In the depth of my pnd (this time last year) i hated being in the house, caused me great anxiety as i felt as though it exacerbated my entrapment and lonliness. i used to trudge around from group to group, exhausted, but being around other people i could also pretend and push my thoughts and feelings aside.
cbt really REALLY helps, perhaps look into private sessions as health is priceless hey. good luck natsyloo you'll get through it. let us know how youre going x

wannabeglam · 08/12/2010 19:59

Re. stopping breastfeeding - it can cause you to feel low for a while - while the hormones settle.
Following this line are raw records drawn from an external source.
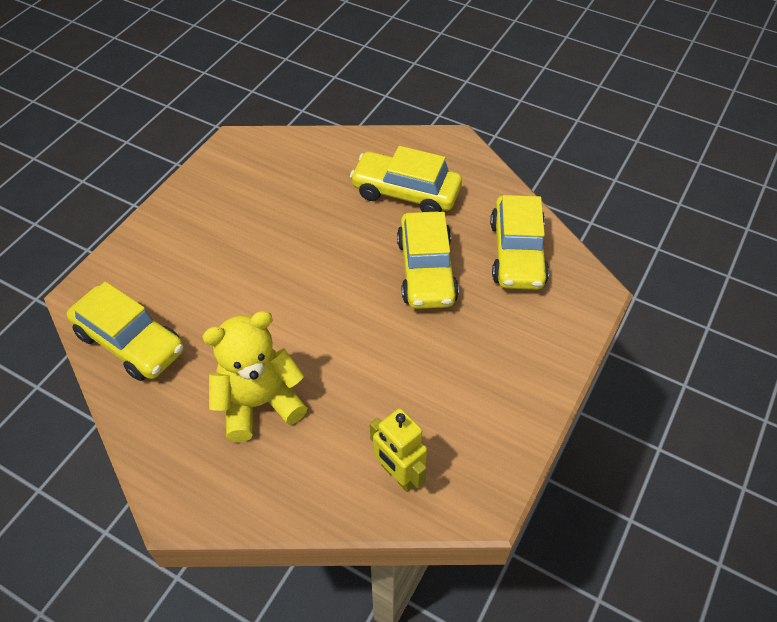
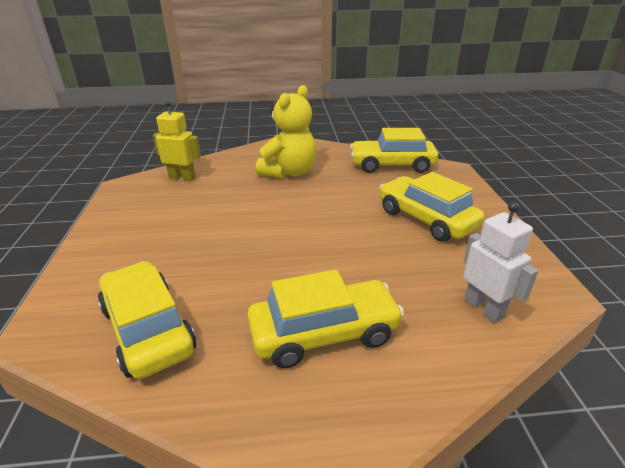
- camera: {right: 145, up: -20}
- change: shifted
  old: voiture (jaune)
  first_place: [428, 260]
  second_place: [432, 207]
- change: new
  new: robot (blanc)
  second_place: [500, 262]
onceamai · 08/12/2010 21:48

Natsyloo - you are out and about and everyone probably thinks you are absolutely brilliant. That's what they thought about me and I thought about them. What you are doing right now is really really hard. In a few years when everyone else is feeling more confident too they will all admit to exactly how bad it was and how they pretended it wasn't.

Mine are much older now (11 and 15). They can't remember that I was rubbish at breastfeeding and wept for the first months of ds's life. The bit you are doing now is a very small part of being a parent and the good bit is, it's the bit they don't remember either. They will remember a lovely mummy who wiped grazed knees, cooked their favourite dinners, read books and gave hugs and kisses.

I don't know why but I automatically adored ds. It took me a long time to feel that way about dd but it feels very unreal now.

You sound pretty normal to me. Make sure you get lots of support and lots of rest and try to remember what you can see of other mothers is what they are chosing you to see from the outside.